Activity: Every single entry that follows must be copied exactly.

*** Study material Section Begins ***

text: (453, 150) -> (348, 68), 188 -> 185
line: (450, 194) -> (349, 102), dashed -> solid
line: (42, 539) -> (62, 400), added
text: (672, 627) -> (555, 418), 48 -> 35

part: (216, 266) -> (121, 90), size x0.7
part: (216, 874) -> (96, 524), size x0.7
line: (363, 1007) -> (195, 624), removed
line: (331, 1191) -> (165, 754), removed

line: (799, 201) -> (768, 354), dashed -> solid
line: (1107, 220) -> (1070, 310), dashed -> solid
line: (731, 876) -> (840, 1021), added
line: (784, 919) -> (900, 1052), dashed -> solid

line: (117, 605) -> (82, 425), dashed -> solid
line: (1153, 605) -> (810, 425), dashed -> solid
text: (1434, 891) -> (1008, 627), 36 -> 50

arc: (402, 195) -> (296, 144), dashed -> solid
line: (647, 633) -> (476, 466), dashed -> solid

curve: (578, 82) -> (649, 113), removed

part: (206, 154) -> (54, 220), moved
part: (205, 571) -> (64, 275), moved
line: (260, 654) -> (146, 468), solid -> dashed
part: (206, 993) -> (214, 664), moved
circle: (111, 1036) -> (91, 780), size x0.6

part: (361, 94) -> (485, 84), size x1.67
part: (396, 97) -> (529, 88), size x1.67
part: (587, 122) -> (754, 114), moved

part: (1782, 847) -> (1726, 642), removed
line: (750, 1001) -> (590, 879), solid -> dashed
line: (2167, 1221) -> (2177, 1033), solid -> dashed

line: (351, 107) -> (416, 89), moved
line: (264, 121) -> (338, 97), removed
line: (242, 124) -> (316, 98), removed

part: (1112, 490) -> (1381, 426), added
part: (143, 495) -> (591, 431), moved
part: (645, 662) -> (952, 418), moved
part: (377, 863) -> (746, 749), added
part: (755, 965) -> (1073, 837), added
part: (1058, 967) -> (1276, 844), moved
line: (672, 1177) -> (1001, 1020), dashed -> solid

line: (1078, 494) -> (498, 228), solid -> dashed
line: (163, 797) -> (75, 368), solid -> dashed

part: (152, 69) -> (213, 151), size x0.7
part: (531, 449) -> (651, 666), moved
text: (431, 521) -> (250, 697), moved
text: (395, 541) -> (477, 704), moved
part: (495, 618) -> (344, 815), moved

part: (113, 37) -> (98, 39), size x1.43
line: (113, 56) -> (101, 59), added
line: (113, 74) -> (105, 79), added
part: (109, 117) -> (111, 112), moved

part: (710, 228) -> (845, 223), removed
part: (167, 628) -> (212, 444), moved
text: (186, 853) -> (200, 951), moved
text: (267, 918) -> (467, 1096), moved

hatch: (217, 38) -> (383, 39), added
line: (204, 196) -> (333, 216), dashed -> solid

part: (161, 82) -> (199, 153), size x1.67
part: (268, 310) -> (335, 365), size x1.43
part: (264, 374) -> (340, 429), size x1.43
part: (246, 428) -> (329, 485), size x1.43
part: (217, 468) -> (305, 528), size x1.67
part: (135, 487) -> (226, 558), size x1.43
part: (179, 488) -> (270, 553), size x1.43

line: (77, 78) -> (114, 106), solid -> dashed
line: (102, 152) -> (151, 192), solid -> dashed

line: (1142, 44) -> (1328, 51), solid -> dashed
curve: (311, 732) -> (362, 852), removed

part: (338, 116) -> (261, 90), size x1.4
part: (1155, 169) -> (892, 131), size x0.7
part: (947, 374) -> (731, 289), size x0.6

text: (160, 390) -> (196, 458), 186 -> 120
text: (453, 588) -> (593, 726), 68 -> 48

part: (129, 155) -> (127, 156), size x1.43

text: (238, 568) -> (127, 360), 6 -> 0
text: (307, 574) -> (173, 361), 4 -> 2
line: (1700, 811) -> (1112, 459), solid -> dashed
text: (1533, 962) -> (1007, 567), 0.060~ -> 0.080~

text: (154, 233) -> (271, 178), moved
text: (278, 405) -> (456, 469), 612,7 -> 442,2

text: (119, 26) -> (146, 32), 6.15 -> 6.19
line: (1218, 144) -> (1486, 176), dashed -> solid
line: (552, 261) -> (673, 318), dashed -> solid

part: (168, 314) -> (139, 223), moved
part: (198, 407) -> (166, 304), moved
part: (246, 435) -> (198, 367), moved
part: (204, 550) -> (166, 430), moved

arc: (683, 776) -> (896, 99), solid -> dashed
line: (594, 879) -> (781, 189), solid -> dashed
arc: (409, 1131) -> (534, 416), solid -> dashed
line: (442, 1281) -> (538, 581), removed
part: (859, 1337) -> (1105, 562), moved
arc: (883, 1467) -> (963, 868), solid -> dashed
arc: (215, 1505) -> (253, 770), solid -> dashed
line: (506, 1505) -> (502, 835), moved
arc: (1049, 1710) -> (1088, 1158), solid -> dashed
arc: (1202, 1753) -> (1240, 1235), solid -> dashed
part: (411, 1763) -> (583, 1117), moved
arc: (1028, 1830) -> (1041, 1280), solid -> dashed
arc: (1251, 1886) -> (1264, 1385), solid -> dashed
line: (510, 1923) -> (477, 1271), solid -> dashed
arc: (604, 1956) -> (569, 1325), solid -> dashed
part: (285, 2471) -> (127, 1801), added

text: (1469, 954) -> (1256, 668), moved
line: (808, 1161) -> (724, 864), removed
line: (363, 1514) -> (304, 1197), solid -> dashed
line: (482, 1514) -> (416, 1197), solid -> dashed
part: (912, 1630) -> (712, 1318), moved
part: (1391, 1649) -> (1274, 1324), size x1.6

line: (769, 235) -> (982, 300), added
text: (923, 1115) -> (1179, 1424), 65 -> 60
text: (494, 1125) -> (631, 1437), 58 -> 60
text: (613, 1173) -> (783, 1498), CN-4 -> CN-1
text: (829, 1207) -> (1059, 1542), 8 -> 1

*** Study material Section Ends ***

Your solution:
text: (453, 150) -> (348, 68), 188 -> 185
line: (450, 194) -> (349, 102), dashed -> solid
line: (42, 539) -> (62, 400), added
text: (672, 627) -> (555, 418), 48 -> 35

part: (216, 266) -> (121, 90), size x0.7
part: (216, 874) -> (96, 524), size x0.7
line: (363, 1007) -> (195, 624), removed
line: (331, 1191) -> (165, 754), removed

line: (799, 201) -> (768, 354), dashed -> solid
line: (1107, 220) -> (1070, 310), dashed -> solid
line: (731, 876) -> (840, 1021), added
line: (784, 919) -> (900, 1052), dashed -> solid

line: (117, 605) -> (82, 425), dashed -> solid
line: (1153, 605) -> (810, 425), dashed -> solid
text: (1434, 891) -> (1008, 627), 36 -> 50

arc: (402, 195) -> (296, 144), dashed -> solid
line: (647, 633) -> (476, 466), dashed -> solid

curve: (578, 82) -> (649, 113), removed

part: (206, 154) -> (54, 220), moved
part: (205, 571) -> (64, 275), moved
line: (260, 654) -> (146, 468), solid -> dashed
part: (206, 993) -> (214, 664), moved
circle: (111, 1036) -> (91, 780), size x0.6

part: (361, 94) -> (485, 84), size x1.67
part: (396, 97) -> (529, 88), size x1.67
part: (587, 122) -> (754, 114), moved

part: (1782, 847) -> (1726, 642), removed
line: (750, 1001) -> (590, 879), solid -> dashed
line: (2167, 1221) -> (2177, 1033), solid -> dashed

line: (351, 107) -> (416, 89), moved
line: (264, 121) -> (338, 97), removed
line: (242, 124) -> (316, 98), removed

part: (1112, 490) -> (1381, 426), added
part: (143, 495) -> (591, 431), moved
part: (645, 662) -> (952, 418), moved
part: (377, 863) -> (746, 749), added
part: (755, 965) -> (1073, 837), added
part: (1058, 967) -> (1276, 844), moved
line: (672, 1177) -> (1001, 1020), dashed -> solid

line: (1078, 494) -> (498, 228), solid -> dashed
line: (163, 797) -> (75, 368), solid -> dashed

part: (152, 69) -> (213, 151), size x0.7
part: (531, 449) -> (651, 666), moved
text: (431, 521) -> (250, 697), moved
text: (395, 541) -> (477, 704), moved
part: (495, 618) -> (344, 815), moved

part: (113, 37) -> (98, 39), size x1.43
line: (113, 56) -> (101, 59), added
line: (113, 74) -> (105, 79), added
part: (109, 117) -> (111, 112), moved

part: (710, 228) -> (845, 223), removed
part: (167, 628) -> (212, 444), moved
text: (186, 853) -> (200, 951), moved
text: (267, 918) -> (467, 1096), moved

hatch: (217, 38) -> (383, 39), added
line: (204, 196) -> (333, 216), dashed -> solid

part: (161, 82) -> (199, 153), size x1.67
part: (268, 310) -> (335, 365), size x1.43
part: (264, 374) -> (340, 429), size x1.43
part: (246, 428) -> (329, 485), size x1.43
part: (217, 468) -> (305, 528), size x1.67
part: (135, 487) -> (226, 558), size x1.43
part: (179, 488) -> (270, 553), size x1.43

line: (77, 78) -> (114, 106), solid -> dashed
line: (102, 152) -> (151, 192), solid -> dashed

line: (1142, 44) -> (1328, 51), solid -> dashed
curve: (311, 732) -> (362, 852), removed

part: (338, 116) -> (261, 90), size x1.4
part: (1155, 169) -> (892, 131), size x0.7
part: (947, 374) -> (731, 289), size x0.6

text: (160, 390) -> (196, 458), 186 -> 120
text: (453, 588) -> (593, 726), 68 -> 48

part: (129, 155) -> (127, 156), size x1.43

text: (238, 568) -> (127, 360), 6 -> 0
text: (307, 574) -> (173, 361), 4 -> 2
line: (1700, 811) -> (1112, 459), solid -> dashed
text: (1533, 962) -> (1007, 567), 0.060~ -> 0.080~

text: (154, 233) -> (271, 178), moved
text: (278, 405) -> (456, 469), 612,7 -> 442,2

text: (119, 26) -> (146, 32), 6.15 -> 6.19
line: (1218, 144) -> (1486, 176), dashed -> solid
line: (552, 261) -> (673, 318), dashed -> solid

part: (168, 314) -> (139, 223), moved
part: (198, 407) -> (166, 304), moved
part: (246, 435) -> (198, 367), moved
part: (204, 550) -> (166, 430), moved

arc: (683, 776) -> (896, 99), solid -> dashed
line: (594, 879) -> (781, 189), solid -> dashed
arc: (409, 1131) -> (534, 416), solid -> dashed
line: (442, 1281) -> (538, 581), removed
part: (859, 1337) -> (1105, 562), moved
arc: (883, 1467) -> (963, 868), solid -> dashed
arc: (215, 1505) -> (253, 770), solid -> dashed
line: (506, 1505) -> (502, 835), moved
arc: (1049, 1710) -> (1088, 1158), solid -> dashed
arc: (1202, 1753) -> (1240, 1235), solid -> dashed
part: (411, 1763) -> (583, 1117), moved
arc: (1028, 1830) -> (1041, 1280), solid -> dashed
arc: (1251, 1886) -> (1264, 1385), solid -> dashed
line: (510, 1923) -> (477, 1271), solid -> dashed
arc: (604, 1956) -> (569, 1325), solid -> dashed
part: (285, 2471) -> (127, 1801), added

text: (1469, 954) -> (1256, 668), moved
line: (808, 1161) -> (724, 864), removed
line: (363, 1514) -> (304, 1197), solid -> dashed
line: (482, 1514) -> (416, 1197), solid -> dashed
part: (912, 1630) -> (712, 1318), moved
part: (1391, 1649) -> (1274, 1324), size x1.6

line: (769, 235) -> (982, 300), added
text: (923, 1115) -> (1179, 1424), 65 -> 60
text: (494, 1125) -> (631, 1437), 58 -> 60
text: (613, 1173) -> (783, 1498), CN-4 -> CN-1
text: (829, 1207) -> (1059, 1542), 8 -> 1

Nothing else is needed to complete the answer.